A thermometer is essential for controlling the temperature during fermentation. Also, a heating mat can be useful in winter to warm up kombucha that is too cold.
Long, flexible bottle cleaning brush: Perfect for scrubbing tight corners and nooks to keep your bottles clean. Brewery wash is specially formulated to remove stubborn residues from jar surfaces and narrow necks. Use with a bottle brush to get the best results.
Kombucha, a fermented beverage, has been hailed for its health benefits. It is produced by mixing a symbiotic bacteria and yeast culture with a sweetened solution of tea. The symbiotic process creates a matrix of cells called a biofilm. The biofilm is made up of lactic acid bacteria, yeast and other substances. These acids and substances give kombucha a distinctive flavor and nutritional benefits.
The symbiotic reaction also breaks sugar down into carbon dioxide, and small amounts of ethanol. This is the reason kombucha can be called “the Champagne of Health.” Commercial kombucha usually contains less than 0.5% of alcohol, which is FDA-approved for non-alcoholic labels.
When you brew your own kombucha, it is important to use high quality ingredients. Choose a black or green tea that is not herbal and unflavored, with white or turbinado plain sugar to avoid oils or flavors that could compromise the brew. The sweetener will feed the SCOBY and be converted into vitamins and antioxidants during fermentation.
A scoby consists of bacteria and yeast which form a symbiotic relation and produce kombucha. You can purchase a starter online, get a scoby by asking friends or family who make kombucha to give it to you or attend a workshop that will provide the starter.
Pour the tea into your brewing vessel once it has reached room temperature. Add the scoby. Cover with a tight-weave cloth, like a bandana or old tee shirt. This allows for airflow while keeping out fruit flies, dust and other contaminants.
Place your jar in a warm, dark place and let it ferment for 7-10 days. Check the jar occasionally and gently touch the surface of the scoby. This is normal. The scoby will become smoother and more uniform after each batch of kombucha that you brew. Keep your jars out of the sun, as it can make kombucha taste vinegary.
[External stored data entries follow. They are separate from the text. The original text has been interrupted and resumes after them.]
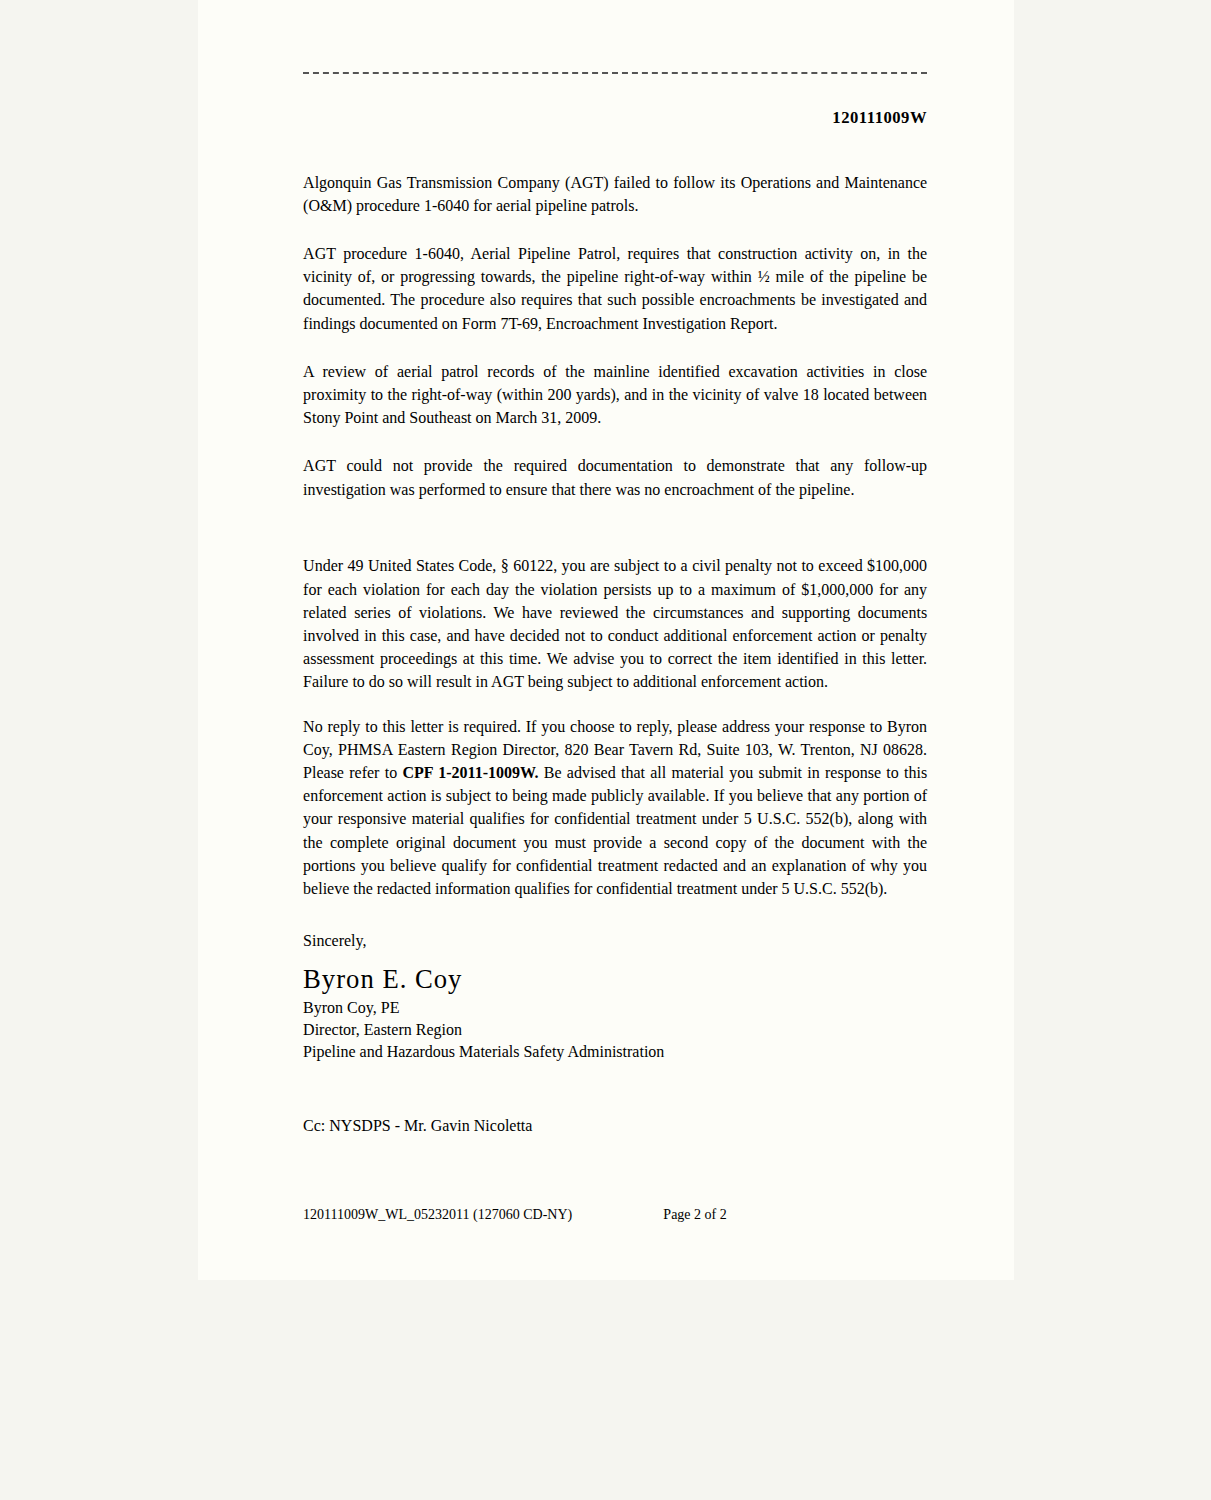120111009W
Algonquin Gas Transmission Company (AGT) failed to follow its Operations and Maintenance (O&M) procedure 1-6040 for aerial pipeline patrols.
AGT procedure 1-6040, Aerial Pipeline Patrol, requires that construction activity on, in the vicinity of, or progressing towards, the pipeline right-of-way within ½ mile of the pipeline be documented. The procedure also requires that such possible encroachments be investigated and findings documented on Form 7T-69, Encroachment Investigation Report.
A review of aerial patrol records of the mainline identified excavation activities in close proximity to the right-of-way (within 200 yards), and in the vicinity of valve 18 located between Stony Point and Southeast on March 31, 2009.
AGT could not provide the required documentation to demonstrate that any follow-up investigation was performed to ensure that there was no encroachment of the pipeline.
Under 49 United States Code, § 60122, you are subject to a civil penalty not to exceed $100,000 for each violation for each day the violation persists up to a maximum of $1,000,000 for any related series of violations. We have reviewed the circumstances and supporting documents involved in this case, and have decided not to conduct additional enforcement action or penalty assessment proceedings at this time. We advise you to correct the item identified in this letter. Failure to do so will result in AGT being subject to additional enforcement action.
No reply to this letter is required. If you choose to reply, please address your response to Byron Coy, PHMSA Eastern Region Director, 820 Bear Tavern Rd, Suite 103, W. Trenton, NJ 08628. Please refer to CPF 1-2011-1009W. Be advised that all material you submit in response to this enforcement action is subject to being made publicly available. If you believe that any portion of your responsive material qualifies for confidential treatment under 5 U.S.C. 552(b), along with the complete original document you must provide a second copy of the document with the portions you believe qualify for confidential treatment redacted and an explanation of why you believe the redacted information qualifies for confidential treatment under 5 U.S.C. 552(b).
Sincerely,
Byron E. Coy
Byron Coy, PE
Director, Eastern Region
Pipeline and Hazardous Materials Safety Administration
Cc: NYSDPS - Mr. Gavin Nicoletta
120111009W_WL_05232011 (127060 CD-NY) Page 2 of 2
Find a dark place to store your Kombucha where the temperature will not fluctuate too much. A large cabinet or closet is a good choice if you open and close it often enough. If you do choose to store your brew in a cupboard, consider keeping a jar of starter tea nearby in case you want to re-start a batch.
Remember to always handle a SCOBY with clean hands and to use sterilized equipment. It’s important to test your kombucha regularly for harmful bacteria and fungal growth.
If you find mold or fungi in your kombucha, discard it and start again. Use the starter liquid in your SCOBY Hotel for your next batch. Continue this process until you have a constant supply. Enjoy!